Can I reduce fraction under integral? Can I perform such kind of fraction reduction under integral?
$$g(x)=\int \frac{d f(x)} {dx} dx = \int d f(x) = f(x) +C $$
 A: The answer is yes. In order to avoid confusing fractions and differentials everywhere, I will write this in purely operator form to emphasize how simple this is. We can denote differentiation as a map between sets of differentiable/integrable functions, i.e
$$\mathcal{D}:\mathscr{D}\to\mathscr{I}~~,~~\mathcal{D}:f\mapsto \mathcal{D}(f)$$
Integration can be written similarly,
$$\mathcal{I}:\mathscr{I}\to\mathscr{D}~~,~~\mathcal{I}:f\mapsto\mathcal{I}(f)$$
Integration is defined to be an operation such that
$$(\mathcal{I}\circ\mathcal{D})=(\mathcal{D}\circ\mathcal{I})=\operatorname{id}$$
$$(\mathcal{I}\circ\mathcal{D})(f)=(\mathcal{D}\circ\mathcal{I})(f)=f$$
Where equality is taken to be up to a constant difference. This means, in words, that taking the derivative of the primitive of a function or taking the primitive of the derivative of a function will give you back the function. If we use more classical notation, this is
$$\int\frac{\mathrm{d}f}{\mathrm{d}x}\mathrm{d}x=\frac{\mathrm{d}}{\mathrm{d}x}\int f~\mathrm{d}x=f$$
A: Unless you want to work in nonstandar analysis, the Leibniz notation $\frac{df(x)}{dx}$ is not a fraction. It means the derivative of the function $f$; in Lagrange's notation, it is the same as $f'(x)$.

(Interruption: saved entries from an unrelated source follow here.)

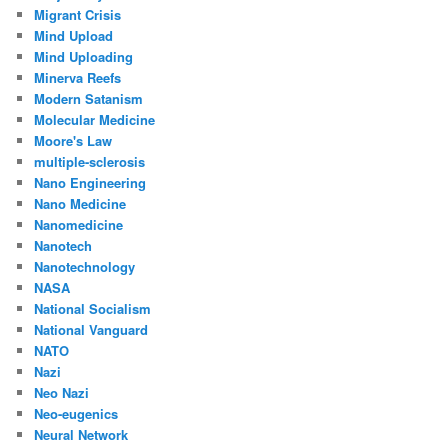
Migrant Crisis
Mind Upload
Mind Uploading
Minerva Reefs
Modern Satanism
Molecular Medicine
Moore's Law
multiple-sclerosis
Nano Engineering
Nano Medicine
Nanomedicine
Nanotech
Nanotechnology
NASA
National Socialism
National Vanguard
NATO
Nazi
Neo Nazi
Neo-eugenics
Neural Network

The identity $\int f'(x)dx=f(x)+C$ is due to the (trivial) fact that $f$ is an antiderivative of $f$ (on some interval).
The identity $\int f'(x)dx=\int df(x)$ could be understood as change of variables. If there is anything to justify, you must define what the right-hand side means first.
A: Your outcome is correct but it's not a matter of reducing the fraction.  This is more a case where the notation is chosen to line up with the result, not the other way around  Remember that $$\frac{df(x)}{dx} = \text{ the derivative of $f$ with respect to $x$}$$ and this is not a fraction.  Also, $$\int h(x)\,dx = \text{the antiderivative of $h$ with respect to $x$}.$$  So, combining these: $$\int \frac{df(x)}{dx}\,dx = \text{the antiderivative of $\frac{df(x)}{dx}$ with respect to $x$},$$ and the antiderivative of a derivative is the original function plus $C$, so we have $$\int \frac{df(x)}{dx}\,dx = f(x) + C$$